Mit "Der Aufsteiger" beleuchtet der Franzose Pierre Schoeller das Machtsystem seines Landes. Dabei schafft er ein eindringliches Politiker-Porträt, in dem sich Olivier Gourmet nach vorne spielt.

Kinotrailer: "Der Aufsteiger"

Eine nackte Frau kriecht in den weit aufgerissenen Rachen eines Krokodils. Eine skurrile Szene für einen Film über Macht und Machenschaften in der Politik. Doch liegt in dieser Traumsequenz, mit der der Film "Der Aufsteiger" (Original: L'Exercice de l'Etat) beginnt, die gesamte Tragweite dieses Werks. Der Verkehrsminister Bertrand Saint-Jean glaubt an die Politik für das Volk und will es besser machen als die anderen. Doch schon bald kommt er in das Räderwerk der Intrigen und Machenschaften. Zuletzt geht es auch ihm nicht mehr um seine Ideale, sondern darum, mächtig zu bleiben.

Verkehrsminister Saint-Jean gehört zu den Aufsteigern im Geschäft. Er ist noch relativ jung und sonnt sich im Erfolg der gelungenen Reform der französischen Häfen. Als jedoch der Haushaltsminister in einem Interview bekanntgibt, dass eine Privatisierung der französischen Bahnhöfe in Erwägung gezogen werde, gerät Saint-Jean in Bedrängnis. Er war als Garant dafür eingetreten, dass es nach den Häfen keine weiteren Privatisierungen mehr geben würde.

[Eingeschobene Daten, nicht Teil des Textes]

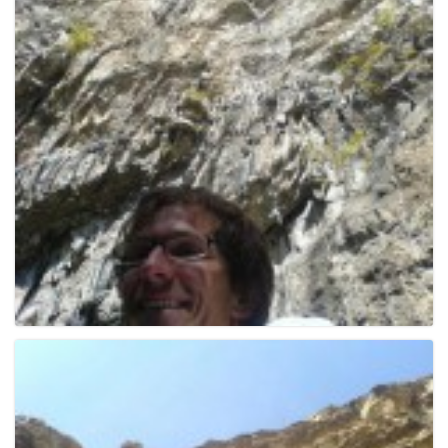
e
n
a
v
i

Nun beginnt für den Verkehrsminister ein gnadenloser Machtkampf: Aus Freunden werden Feinde. Nachdem in dieser Frage der Premierminister nicht mehr hinter ihm steht, versucht ihn nun sein treuester Weggefährte Gilles (Michel Blanc) umzustimmen. Versprechen und Ideale fallen letztendlich der Macht zum Opfer.

Vom Mann des Volkes zum Machtpolitiker

Wie sehr sich der Politiker mittlerweile vom Volk abgekapselt hat, bringt Schoeller eindrucksvoll durch die Szene zum Ausdruck, als sich der Politiker nach der Arbeit spät abends zum Essen bei seinem Chauffeur, einem ehemaligen Langzeitarbeitslosen, einlädt. Im Laufe des Abends lässt dessen Frau ihrer Wut über die Politik und deren Entscheidungsträger freien Lauf. Plötzlich muss Saint-Jean sein Amt und sein Milieu rechtfertigen.

Schoeller ist mit seinem "Aufsteiger", der dramatisch mit dem tödlichen Autounfall des Chauffeurs endet, ein spannender, temporeicher und kritischer Film über Macht und Intrigen gelungen. In dem Politiker-Porträt beeindruckt besonders Olivier Gourmet, der den Wandel von Saint-Jean ausgezeichnet darstellt: vom Mann des Volkes zum Machtpolitiker.

Der 49-jährige Belgier erhielt vor wenigen Tagen den mit 10.000 Euro dotierten Hauptpreis des Braunschweiger Filmfestivals. Gourmet ist vor allem durch seine Zusammenarbeit mit den bekannten belgischen Regisseuren Jean-Pierre und Luc Dardenne bekanntgeworden. Er spielte unter anderem die Hauptrolle in dem Dardenne-Film "Der Sohn".